Fuel prices, already 25ppl higher than the mainland will go up by another 1.25ppl. Tommy Barbour fuels has been quoted an increase in his ferry ticket from £214.80 to £370.80 for a tanker of fuel to the island. The cost of exporting livestock, the backbone of Tiree’s economy, will increase by 103%. Donald Morrison of United Auctions advised that this is going to make it very difficult to keep customers coming to the island to buy livestock. Small fishing businesses and croft businesses stand to lose £5 – 7 thousand a year. Iain MacKinnon of I.A. MacKinnon Haulage advised that the price of an articulated lorry carrying general goods will double. These costs will be passed onto customers increasing prices of building and agricultural supplies, coal, food and so forth.

Contrary to the government’s justification for its decision that ‘savings from RET have not been passed on by hauliers’ and ‘haulage is largely insensitive to RET’, there is a united view across all sectors that this is not the case. There was unanimous agreement that without RET freight prices would have escalated alongside the increasing costs associated with the industry. Tiree builder Angus MacKinnon pointed out to Mr Laidlaw that freight to Tiree and Coll is ‘ring-fenced’ and not driven by the price of the ferry tickets. Hauliers working on this route are providing life-line services carrying essential goods such as fuel, food and animal feed and exports of shell-fish and livestock. Councillor Mary-Jean Devon pointed out that she was ‘amazed that the government even expected there to be an increase in freight volume due to RET’. It was pointed out that whilst tourist traffic has increased during the RET pilot, tourist spending had not. Tiree was ‘full’ in the high season before RET and is still full. RET has encouraged the same number of visitors to bring extra or larger vehicles and trailers.

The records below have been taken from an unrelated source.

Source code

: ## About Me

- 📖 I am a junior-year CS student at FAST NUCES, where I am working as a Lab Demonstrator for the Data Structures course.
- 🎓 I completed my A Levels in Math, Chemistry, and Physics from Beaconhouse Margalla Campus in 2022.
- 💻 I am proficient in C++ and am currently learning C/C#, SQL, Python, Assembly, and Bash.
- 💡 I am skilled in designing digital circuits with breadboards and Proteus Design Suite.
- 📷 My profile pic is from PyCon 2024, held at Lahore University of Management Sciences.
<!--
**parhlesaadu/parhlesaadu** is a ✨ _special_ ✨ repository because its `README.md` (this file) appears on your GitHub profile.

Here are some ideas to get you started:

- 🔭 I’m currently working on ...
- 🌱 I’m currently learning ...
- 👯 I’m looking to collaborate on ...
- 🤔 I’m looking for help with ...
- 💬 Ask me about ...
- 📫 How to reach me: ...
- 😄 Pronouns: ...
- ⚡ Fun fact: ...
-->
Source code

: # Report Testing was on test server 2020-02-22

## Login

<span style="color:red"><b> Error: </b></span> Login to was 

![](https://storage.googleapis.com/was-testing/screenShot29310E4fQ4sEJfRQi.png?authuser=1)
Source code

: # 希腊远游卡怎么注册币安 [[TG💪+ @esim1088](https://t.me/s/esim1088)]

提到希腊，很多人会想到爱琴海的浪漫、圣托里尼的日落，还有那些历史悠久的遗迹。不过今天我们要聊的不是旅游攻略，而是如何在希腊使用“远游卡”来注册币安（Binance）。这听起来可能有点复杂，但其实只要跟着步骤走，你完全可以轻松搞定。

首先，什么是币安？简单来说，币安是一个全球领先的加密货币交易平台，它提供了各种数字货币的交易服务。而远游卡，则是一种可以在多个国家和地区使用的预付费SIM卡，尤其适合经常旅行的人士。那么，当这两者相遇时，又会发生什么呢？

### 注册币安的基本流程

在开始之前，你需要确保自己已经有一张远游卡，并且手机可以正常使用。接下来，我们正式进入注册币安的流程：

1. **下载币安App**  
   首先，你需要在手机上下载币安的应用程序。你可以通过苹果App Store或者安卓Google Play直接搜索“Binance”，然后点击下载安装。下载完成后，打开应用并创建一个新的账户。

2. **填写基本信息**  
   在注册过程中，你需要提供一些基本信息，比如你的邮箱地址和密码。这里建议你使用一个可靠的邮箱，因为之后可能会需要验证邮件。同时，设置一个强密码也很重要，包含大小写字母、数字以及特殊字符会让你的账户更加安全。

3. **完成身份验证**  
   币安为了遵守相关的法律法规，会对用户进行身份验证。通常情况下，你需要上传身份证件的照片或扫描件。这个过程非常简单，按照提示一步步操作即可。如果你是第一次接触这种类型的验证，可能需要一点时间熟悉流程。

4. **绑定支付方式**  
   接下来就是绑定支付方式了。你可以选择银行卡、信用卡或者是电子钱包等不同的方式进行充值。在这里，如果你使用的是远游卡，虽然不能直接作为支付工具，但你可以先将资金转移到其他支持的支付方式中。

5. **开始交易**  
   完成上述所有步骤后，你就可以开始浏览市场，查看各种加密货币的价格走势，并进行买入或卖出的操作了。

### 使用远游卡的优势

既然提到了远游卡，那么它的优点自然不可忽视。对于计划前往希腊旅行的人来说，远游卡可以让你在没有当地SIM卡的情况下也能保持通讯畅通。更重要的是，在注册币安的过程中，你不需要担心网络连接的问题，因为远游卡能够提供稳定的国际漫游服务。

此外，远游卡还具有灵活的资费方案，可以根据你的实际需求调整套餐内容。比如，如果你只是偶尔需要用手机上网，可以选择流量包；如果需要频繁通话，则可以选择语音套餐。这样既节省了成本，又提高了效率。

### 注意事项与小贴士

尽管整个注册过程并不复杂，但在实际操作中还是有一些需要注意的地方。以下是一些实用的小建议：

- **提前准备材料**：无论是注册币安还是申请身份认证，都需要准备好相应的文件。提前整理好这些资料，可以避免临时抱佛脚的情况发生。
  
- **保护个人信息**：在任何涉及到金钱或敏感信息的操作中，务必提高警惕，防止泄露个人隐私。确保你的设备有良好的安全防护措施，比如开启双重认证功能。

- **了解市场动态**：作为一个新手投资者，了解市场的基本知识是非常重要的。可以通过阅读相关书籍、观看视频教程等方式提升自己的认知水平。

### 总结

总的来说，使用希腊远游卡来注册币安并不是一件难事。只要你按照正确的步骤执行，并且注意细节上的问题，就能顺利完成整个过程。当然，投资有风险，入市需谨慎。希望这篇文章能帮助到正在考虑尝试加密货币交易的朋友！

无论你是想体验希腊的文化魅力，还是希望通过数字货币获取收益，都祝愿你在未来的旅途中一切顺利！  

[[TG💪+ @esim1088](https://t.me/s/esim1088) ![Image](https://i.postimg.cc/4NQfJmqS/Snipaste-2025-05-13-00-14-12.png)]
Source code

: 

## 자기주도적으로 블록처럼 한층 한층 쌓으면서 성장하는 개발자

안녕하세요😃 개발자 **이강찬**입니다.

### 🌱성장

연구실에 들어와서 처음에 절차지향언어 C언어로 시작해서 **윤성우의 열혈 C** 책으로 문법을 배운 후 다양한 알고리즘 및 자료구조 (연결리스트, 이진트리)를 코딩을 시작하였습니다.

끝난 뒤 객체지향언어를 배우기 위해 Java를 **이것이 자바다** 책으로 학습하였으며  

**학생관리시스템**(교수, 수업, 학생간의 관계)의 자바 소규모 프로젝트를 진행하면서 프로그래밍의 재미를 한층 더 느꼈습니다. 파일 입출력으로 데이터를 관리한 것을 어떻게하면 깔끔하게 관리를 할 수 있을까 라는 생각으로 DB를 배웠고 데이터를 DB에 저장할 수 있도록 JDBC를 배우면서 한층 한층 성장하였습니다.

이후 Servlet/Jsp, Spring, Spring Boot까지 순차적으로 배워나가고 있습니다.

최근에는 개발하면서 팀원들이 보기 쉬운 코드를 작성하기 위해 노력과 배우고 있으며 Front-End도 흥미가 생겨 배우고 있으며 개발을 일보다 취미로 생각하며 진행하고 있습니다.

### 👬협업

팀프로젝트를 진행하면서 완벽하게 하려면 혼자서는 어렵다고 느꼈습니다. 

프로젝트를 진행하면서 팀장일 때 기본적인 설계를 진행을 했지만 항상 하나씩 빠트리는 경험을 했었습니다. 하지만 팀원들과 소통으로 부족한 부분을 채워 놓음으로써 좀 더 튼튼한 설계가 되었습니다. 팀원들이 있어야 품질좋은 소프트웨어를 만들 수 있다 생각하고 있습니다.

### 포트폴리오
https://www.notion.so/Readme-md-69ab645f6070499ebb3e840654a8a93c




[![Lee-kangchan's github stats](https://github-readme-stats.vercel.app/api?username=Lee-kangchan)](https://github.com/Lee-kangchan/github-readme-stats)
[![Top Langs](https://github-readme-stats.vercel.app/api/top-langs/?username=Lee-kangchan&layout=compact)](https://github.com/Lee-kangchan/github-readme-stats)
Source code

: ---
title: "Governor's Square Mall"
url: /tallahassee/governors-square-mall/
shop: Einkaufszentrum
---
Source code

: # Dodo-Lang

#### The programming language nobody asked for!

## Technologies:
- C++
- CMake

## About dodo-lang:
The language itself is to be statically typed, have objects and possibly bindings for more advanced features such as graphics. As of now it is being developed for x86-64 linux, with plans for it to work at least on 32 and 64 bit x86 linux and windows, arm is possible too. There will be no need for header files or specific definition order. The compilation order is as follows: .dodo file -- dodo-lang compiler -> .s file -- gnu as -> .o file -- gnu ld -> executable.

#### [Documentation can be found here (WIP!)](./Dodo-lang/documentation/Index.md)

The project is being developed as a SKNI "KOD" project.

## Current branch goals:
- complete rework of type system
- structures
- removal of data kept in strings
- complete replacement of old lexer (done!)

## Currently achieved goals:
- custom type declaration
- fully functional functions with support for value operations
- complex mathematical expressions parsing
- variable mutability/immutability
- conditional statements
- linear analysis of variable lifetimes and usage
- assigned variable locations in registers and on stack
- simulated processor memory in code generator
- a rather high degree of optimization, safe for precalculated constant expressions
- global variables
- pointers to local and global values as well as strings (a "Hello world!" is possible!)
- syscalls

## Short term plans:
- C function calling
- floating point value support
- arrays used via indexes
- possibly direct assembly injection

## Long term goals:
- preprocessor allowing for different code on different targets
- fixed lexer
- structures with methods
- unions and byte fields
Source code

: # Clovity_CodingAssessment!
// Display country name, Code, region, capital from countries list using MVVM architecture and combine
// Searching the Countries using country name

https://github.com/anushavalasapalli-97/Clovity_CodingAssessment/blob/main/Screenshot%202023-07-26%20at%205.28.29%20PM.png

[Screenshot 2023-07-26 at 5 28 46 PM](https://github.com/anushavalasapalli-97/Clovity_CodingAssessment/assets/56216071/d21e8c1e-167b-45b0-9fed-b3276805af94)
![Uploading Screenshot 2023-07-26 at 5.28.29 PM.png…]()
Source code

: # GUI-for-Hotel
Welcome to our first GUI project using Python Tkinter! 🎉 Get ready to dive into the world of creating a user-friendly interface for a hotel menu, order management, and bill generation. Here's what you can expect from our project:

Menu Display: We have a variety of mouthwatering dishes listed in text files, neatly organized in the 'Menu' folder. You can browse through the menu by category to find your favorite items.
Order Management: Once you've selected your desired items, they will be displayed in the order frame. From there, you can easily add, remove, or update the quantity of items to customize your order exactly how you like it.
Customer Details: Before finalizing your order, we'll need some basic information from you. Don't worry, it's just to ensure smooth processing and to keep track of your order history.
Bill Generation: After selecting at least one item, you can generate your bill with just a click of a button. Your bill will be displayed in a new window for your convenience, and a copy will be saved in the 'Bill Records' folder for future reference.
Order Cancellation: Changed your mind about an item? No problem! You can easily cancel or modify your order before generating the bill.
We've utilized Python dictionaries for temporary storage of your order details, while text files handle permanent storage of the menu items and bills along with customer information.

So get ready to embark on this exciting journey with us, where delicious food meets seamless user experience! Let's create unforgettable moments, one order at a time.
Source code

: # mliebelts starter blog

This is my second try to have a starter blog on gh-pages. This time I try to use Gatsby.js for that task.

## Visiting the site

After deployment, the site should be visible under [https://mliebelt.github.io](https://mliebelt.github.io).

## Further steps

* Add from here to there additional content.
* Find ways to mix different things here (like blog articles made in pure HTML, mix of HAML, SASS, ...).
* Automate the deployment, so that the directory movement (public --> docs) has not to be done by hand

The notion in the Draft Ferries Report that tourism has seen the greatest benefit from RET has not been properly researched and the statement is distorted. Proposals put to Mr Laidlaw at the conclusion of the meeting were:

  • Ministers could simply instruct CalMac to increase fares across the board by a modest percentage to claw back the £2 million shortfall in the budget for RET.
  • That the implementation of the proposal be postponed pending full consultation on how the decision will affect the island economies.

Alan Reid, MP for Argyll & Bute has decribed the Scottish Government’s plans as ‘Outrageous ’. He told An Tirisdeach
“they are robbing Peter to pay Paul. I have written to Scottish Transport Minister Keith Brown pointing out that his proposals will increase the cost of living substantially on the affected islands. I have urged him not to go ahead with these proposals”.

Professor Neil Kay, an Economist at Strathclyde University said that the Scottish Government’s policy on cheap ferry fares is economically illiterate and misguided. He said
“What is the point of offering a shop assistant cheap fares to the mainland if she cannot afford those fares because the business she worked for has just gone bust? You do not need an economist to answer that question – just common sense. No self-respecting economist would support RET as a device to get fares down.”